Capela Santa Maria das Vitórias

Missa no rito romano tradicional em Anápolis

Art. 7 — Se a pomba, sob a forma da qual apareceu o Espírito Santo, era uma pomba verdadeira.

O sétimo discute-se assim. — Parece que a pomba, sob a forma da qual apareceu o Espírito Santo, não era uma verdadeira pomba.

1. — Pois, o que aparece em figura apenas manifesta-se por semelhança. Ora, o Evangelho diz: Desceu sobre ele o Espírito Santo em forma corpórea como uma pomba. Logo, não era uma verdadeira pomba, mas só uma semelhança de pomba.

2. Demais. — Assim, como a natureza nada faz em vão, assim Deus, no dizer de Aristóteles. Ora, como a pomba, no caso vertente, não apareceu senão para significar alguma causa e logo desaparecer, no dizer de Agostinho, seria inútil uma pomba verdadeira, pois, o que acabamos de referir podia ser feito por uma semelhança de pomba. Logo essa pomba não era verdadeira pomba.

3. Demais. — As propriedades de uma coisa nos conduzem ao conhecimento da sua natureza. Se, pois, essa pomba o fosse verdadeiramente, as suas propriedades exprimiriam a natureza de um animal verdadeiro, mas não o efeito do Espírito Santo. Logo, não parece que essa pomba o fosse verdadeiramente.

Mas, em contrário, diz Agostinho: Não o dizemos para significar que Nosso Senhor Jesus Cristo foi quem só teve um verdadeiro corpo, e que o Espírito Santo se mostrou enganosamente aos olhos dos homens; mas cremos que ambos tiveram corpos verdadeiros.

SOLUÇÃO. — Como dissemos ao Filho de Deus, que é a verdade do Pai, não convinha recorrer a nenhuma ficção. Por isso, assumiu um corpo, não fantástico, mas verdadeiro. E sendo o Espírito Santo o Espírito de Verdade, como diz o Evangelho, por isso também ele formou uma verdadeira pomba pela qual se manifestasse, embora não na assumisse na unidade de pessoa.
Eis porque, depois das palavras referidas, Agostinho acrescenta: Assim como o Filho de Deus não podia enganar os homens, assim também não o podia o Espírito Santo. Ora, ao Deus onipotente, que formou todas as criaturas do nada, não era difícil formar o corpo de uma verdadeira pomba, sem que fosse nascida de outra, assim como não lhe foi difícil formar um corpo verdadeiro no ventre de Maria, sem a cooperação masculina. Pois, a natureza material serve ao império e à vontade do Senhor, quer se trate de formar um homem no ventre de uma mulher, quer de formar uma pomba, como as outras existentes no mundo.

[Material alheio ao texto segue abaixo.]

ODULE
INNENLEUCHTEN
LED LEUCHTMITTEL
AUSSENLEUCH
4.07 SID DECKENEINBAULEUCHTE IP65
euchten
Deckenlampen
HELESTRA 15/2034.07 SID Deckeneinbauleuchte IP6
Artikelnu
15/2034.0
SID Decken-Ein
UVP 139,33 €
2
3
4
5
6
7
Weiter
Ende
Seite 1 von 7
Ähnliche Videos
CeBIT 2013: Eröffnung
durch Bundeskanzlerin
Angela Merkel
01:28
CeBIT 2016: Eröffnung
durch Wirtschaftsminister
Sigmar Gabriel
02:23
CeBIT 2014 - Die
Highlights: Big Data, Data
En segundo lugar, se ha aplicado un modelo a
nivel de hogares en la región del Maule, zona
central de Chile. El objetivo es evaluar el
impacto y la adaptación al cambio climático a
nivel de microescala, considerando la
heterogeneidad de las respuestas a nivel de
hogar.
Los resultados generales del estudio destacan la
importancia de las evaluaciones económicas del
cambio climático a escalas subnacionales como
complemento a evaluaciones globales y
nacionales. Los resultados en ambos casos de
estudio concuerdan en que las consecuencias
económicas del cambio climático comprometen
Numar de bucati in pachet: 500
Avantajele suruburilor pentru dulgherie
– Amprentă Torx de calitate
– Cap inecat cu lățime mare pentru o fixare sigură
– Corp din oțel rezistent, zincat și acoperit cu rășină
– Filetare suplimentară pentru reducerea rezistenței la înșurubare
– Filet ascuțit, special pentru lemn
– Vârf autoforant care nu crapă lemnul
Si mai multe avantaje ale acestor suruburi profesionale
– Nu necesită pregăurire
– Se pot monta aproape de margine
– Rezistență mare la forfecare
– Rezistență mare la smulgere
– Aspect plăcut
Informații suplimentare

DONDE A RESPOSTA À PRIMEIRA OBJEÇÃO. — O Evangelho diz que o Espírito Santo desceu sob a forma ou semelhança de pomba, não para excluir uma pomba verdadeira, mas para mostrar que ele próprio não se manifestou como substancialmente é.

RESPOSTA À SEGUNDA. — Não foi supérfluo formar uma pomba verdadeira para ser a manifestação do Espírito Santo; pois, essa pomba verdadeira significava a verdade do Espírito Santo e dos seus efeitos.

RESPOSTA À TERCEIRA. — As propriedades da pomba tanto servem de significar a sua natureza como os efeitos do Espírito Santo. Pois, as suas propriedades mostram que ela significa o Espírito Santo.